Assignment on RPubs
Rmd on Github
This asignment will employ the New York Times’ set of APIs to read data into JSON and transform it into an R data frame. We will use the New York Times Top Stories API and select world stories. An example of the call would use this API call https://api.nytimes.com/svc/topstories/v2/world.json?api-key=yourkey.
Let’s import the data from the New York Times.
library(jsonlite)
# Call the JSON frm the NY Times by constructing the call store
apikey <- "WVJoOYFhRCJAX5qahIguxfbZmmcpVeBA"
baseurl <- "https://api.nytimes.com/svc/topstories/v2/world.json?api-key="
url <- URLencode(paste0(baseurl, apikey))
request <- fromJSON(url)
stories <- request$results
This is how the the top world stories looks using the fromJSON function from the jsonlite package.
stories
Let’s look at particular aspects of the data frame.
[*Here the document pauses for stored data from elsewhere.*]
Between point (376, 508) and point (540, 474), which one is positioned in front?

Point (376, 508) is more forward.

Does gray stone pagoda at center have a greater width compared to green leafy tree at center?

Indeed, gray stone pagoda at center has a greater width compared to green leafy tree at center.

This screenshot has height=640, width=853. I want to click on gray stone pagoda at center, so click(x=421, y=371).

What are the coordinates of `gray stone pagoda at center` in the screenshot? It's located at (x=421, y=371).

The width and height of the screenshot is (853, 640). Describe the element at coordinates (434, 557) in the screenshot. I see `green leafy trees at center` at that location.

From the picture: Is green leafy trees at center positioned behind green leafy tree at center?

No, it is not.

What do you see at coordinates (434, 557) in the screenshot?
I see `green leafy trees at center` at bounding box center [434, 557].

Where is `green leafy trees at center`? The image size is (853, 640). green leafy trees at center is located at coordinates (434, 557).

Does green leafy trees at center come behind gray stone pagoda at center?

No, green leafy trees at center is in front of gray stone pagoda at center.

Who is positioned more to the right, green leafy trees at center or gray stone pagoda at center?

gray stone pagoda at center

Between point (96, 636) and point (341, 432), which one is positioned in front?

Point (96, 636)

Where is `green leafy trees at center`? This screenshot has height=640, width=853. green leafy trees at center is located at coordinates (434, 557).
# These are the column names
colnames(stories)
## [1] "section" "subsection" "title"
## [4] "abstract" "url" "uri"
## [7] "byline" "item_type" "updated_date"
## [10] "created_date" "published_date" "material_type_facet"
## [13] "kicker" "des_facet" "org_facet"
## [16] "per_facet" "geo_facet" "multimedia"
## [19] "short_url"
# This is the data type of the object
class(stories)
## [1] "data.frame"
# Let's look at the first 10 titles
stories[1:10, 3:5]
Let’s look at how many of the top stories have Coronavirus in their title.
library(stringr)
library(dplyr)
##
## Attaching package: 'dplyr'
## The following objects are masked from 'package:stats':
##
## filter, lag
## The following objects are masked from 'package:base':
##
## intersect, setdiff, setequal, union
coronavirus <- stories %>%
filter(str_detect(title, "Coronavirus"))
cNumber <- nrow(coronavirus)
There are 11 stories in the top stories with Coronavirus in their title.
jsonlite is a welcome package for working with APIs that generate JSON objects for data.